Still, there were some parts of the real world that Teddy couldn't hide from, even in the middle of nowhere. Her heart sank when she remembered Chrissy, how she'd promised her she'd text her right when she arrived. She reached for her phone, which was nearly dead, but otherwise still useless without a signal. That was one of the things on her mental to-do list—get an internet connection. She had no idea where to begin. Teddy sighed and rolled out of bed, the morning's peace already dissipating.

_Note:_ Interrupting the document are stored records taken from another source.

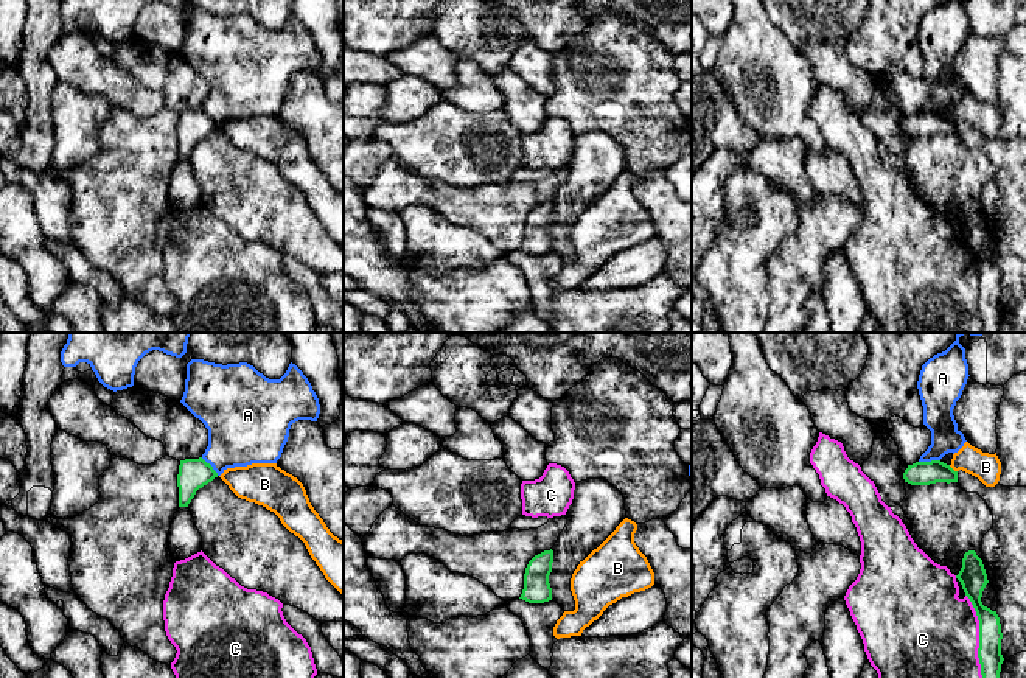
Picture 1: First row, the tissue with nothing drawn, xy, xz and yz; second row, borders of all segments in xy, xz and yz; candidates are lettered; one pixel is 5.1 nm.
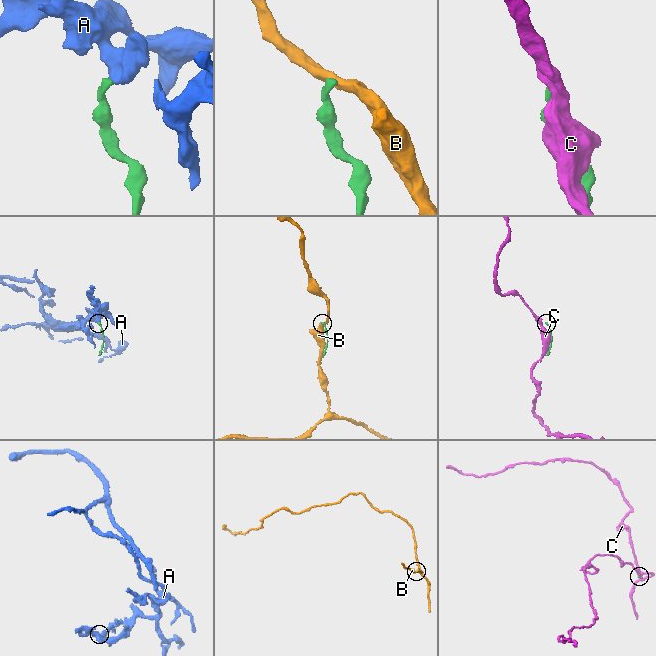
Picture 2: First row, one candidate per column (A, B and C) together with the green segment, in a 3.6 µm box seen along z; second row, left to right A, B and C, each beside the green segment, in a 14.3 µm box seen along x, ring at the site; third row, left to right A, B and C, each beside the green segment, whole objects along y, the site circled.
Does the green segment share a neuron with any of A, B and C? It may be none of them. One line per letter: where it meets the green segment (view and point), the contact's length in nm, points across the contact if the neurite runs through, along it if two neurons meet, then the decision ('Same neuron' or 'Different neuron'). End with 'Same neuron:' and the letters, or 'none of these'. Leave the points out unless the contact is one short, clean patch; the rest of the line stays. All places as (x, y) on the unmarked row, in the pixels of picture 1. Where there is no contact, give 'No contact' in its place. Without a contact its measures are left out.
A: Touches green at yz (928, 114). Shared border 110 nm. Boundary: yz (939, 111), (919, 114). Different neuron
B: Touches green at yz (952, 120). Shared border 60 nm. Boundary: yz (949, 117), (956, 123). Different neuron
C: Touches green at yz (980, 290). Shared border 460 nm. Different neuron
Same neuron: none of these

She got dressed quickly in a grey t-shirt and shorts. She pulled half of her hair up into a small bun on top of her head to get it away from her face. If she wanted to make this house her own, she would need to get rid of a lot of boxes of junk, and if she wanted to get rid of a lot of boxes of junk, she would have to move a lot of boxes of junk. Removing the barricade would serve as an excellent warm-up, Teddy thought.

As she dismantled the barricade, feeling mildly embarrassed and mildly impressed by her extreme survival instinct, Teddy's stomach growled.

"Shit," Teddy said, she had somehow forgotten about the most basic human need. "Great adulting, Ted."

"Meow," Snickers, who had snuggled up in her warm place on the bed, called in reply.

"The kitchen?" Teddy said, turning to face the feline. "Are you serious?"